• [DATA SECTION]:
* * * * *

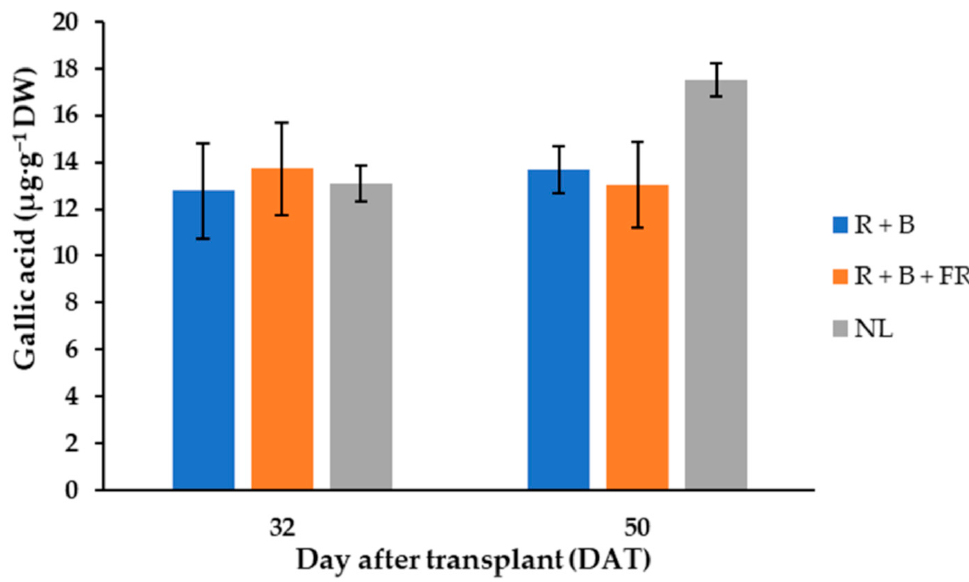
Figure 3. Gallic acid content of “Carosello leccese” ( Cucumis melo L.) fruits grown under solar light (NL, no supplementary lighting) and two light spectra (see Figure 1). Values are the average of three replications. Vertical bars represent mean values ± standard error. R + B represents supplementary light with red + blue spectra; R + B + FR represents supplementary light with red + blue + far red spectra; NL represents solar light (control) treatment.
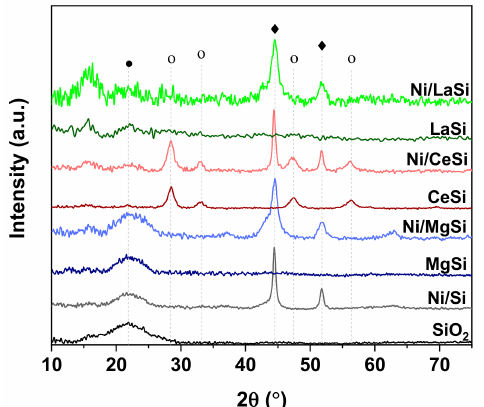
Figure 2. XRD patterns of the Ni/Oxide-SiO 2 catalysts—( • ) peak corresponds to SiO 2 ; (o) peaks correspond to CeO 2 ; ( (cid:7) ) peaks correspond to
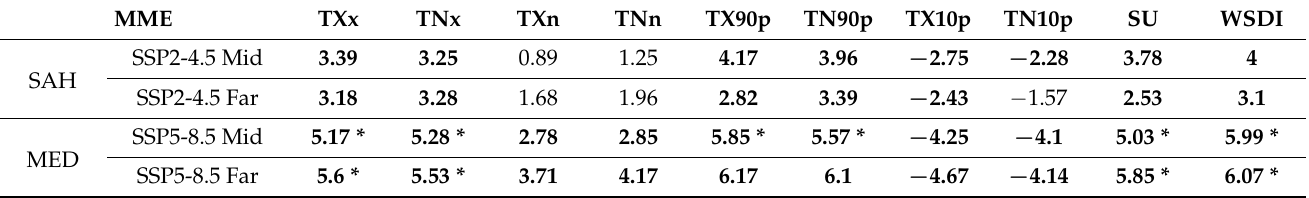
Figure 12. Same as Figure 11, but for the far-future (2071–2100). Table 3. Modified Mann–Kendall Z values for significance test of various temperature indices during mid-future (2041–2070) and far-future (2071–2100) under SSP2-4.5 and SSP5-8.5 over SAH and MED region. The bold denotes significant trends at a 95% confidence level. The asterisk (*) denotes significant at a 99% confidence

* * * * *

• [TRY IT]: Starting with the opening line of the listing, write out each line exactly until the line that contains "Figure 2. XRD" has been included; skip the pictures.

• [ANSWER FOR THE TASK]:
Figure 3. Gallic acid content of “Carosello leccese” ( Cucumis melo L.) fruits grown under solar light (NL, no supplementary lighting) and two light spectra (see Figure 1). Values are the average of three replications. Vertical bars represent mean values ± standard error. R + B represents supplementary light with red + blue spectra; R + B + FR represents supplementary light with red + blue + far red spectra; NL represents solar light (control) treatment.
Figure 2. XRD patterns of the Ni/Oxide-SiO 2 catalysts—( • ) peak corresponds to SiO 2 ; (o) peaks correspond to CeO 2 ; ( (cid:7) ) peaks correspond to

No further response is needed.